■ Problem requirements: Some lines below hold "none". Pick them out and copy them.

■ Entries supplied:
_ _ _ _ _ _ _
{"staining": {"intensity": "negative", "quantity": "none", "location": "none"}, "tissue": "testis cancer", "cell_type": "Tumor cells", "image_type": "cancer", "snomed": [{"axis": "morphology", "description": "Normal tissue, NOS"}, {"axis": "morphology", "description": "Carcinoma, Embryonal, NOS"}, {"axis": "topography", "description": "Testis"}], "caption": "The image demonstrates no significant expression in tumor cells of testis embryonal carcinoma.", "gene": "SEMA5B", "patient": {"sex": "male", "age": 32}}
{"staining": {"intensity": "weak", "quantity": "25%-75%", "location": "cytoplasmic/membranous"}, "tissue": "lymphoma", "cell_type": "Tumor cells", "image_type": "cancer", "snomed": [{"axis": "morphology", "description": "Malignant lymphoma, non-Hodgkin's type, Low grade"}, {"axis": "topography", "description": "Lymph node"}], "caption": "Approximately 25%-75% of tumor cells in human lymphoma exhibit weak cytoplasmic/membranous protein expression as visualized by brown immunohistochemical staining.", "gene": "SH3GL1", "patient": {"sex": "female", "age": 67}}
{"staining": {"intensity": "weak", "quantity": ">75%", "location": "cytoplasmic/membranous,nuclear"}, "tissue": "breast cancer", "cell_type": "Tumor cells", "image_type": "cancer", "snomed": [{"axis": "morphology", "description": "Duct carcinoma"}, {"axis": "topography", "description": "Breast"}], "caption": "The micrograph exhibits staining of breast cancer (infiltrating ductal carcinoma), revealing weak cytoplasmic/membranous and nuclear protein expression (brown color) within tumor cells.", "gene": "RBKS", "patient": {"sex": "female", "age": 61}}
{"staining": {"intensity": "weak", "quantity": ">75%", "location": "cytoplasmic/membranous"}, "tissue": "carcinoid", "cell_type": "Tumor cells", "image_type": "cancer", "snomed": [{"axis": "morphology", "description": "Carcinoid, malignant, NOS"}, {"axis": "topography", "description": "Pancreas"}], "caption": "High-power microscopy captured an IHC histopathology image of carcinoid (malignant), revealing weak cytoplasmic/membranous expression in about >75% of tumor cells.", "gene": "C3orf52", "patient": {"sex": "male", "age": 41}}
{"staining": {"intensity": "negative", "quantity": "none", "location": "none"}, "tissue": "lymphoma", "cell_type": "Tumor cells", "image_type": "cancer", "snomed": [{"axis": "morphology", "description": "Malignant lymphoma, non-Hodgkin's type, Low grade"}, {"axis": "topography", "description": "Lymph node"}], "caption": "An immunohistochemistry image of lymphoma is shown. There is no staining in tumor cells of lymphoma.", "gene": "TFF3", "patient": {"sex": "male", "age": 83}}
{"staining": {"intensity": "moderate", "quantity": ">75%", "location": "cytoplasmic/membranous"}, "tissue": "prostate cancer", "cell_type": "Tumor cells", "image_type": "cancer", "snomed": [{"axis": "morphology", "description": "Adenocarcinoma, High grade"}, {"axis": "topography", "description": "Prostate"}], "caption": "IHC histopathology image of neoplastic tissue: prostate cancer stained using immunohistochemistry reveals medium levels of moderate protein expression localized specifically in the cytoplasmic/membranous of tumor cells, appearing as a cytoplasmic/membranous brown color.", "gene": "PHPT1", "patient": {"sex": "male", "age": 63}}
_ _ _ _ _ _ _
■ Task answer:
{"staining": {"intensity": "negative", "quantity": "none", "location": "none"}, "tissue": "testis cancer", "cell_type": "Tumor cells", "image_type": "cancer", "snomed": [{"axis": "morphology", "description": "Normal tissue, NOS"}, {"axis": "morphology", "description": "Carcinoma, Embryonal, NOS"}, {"axis": "topography", "description": "Testis"}], "caption": "The image demonstrates no significant expression in tumor cells of testis embryonal carcinoma.", "gene": "SEMA5B", "patient": {"sex": "male", "age": 32}}
{"staining": {"intensity": "negative", "quantity": "none", "location": "none"}, "tissue": "lymphoma", "cell_type": "Tumor cells", "image_type": "cancer", "snomed": [{"axis": "morphology", "description": "Malignant lymphoma, non-Hodgkin's type, Low grade"}, {"axis": "topography", "description": "Lymph node"}], "caption": "An immunohistochemistry image of lymphoma is shown. There is no staining in tumor cells of lymphoma.", "gene": "TFF3", "patient": {"sex": "male", "age": 83}}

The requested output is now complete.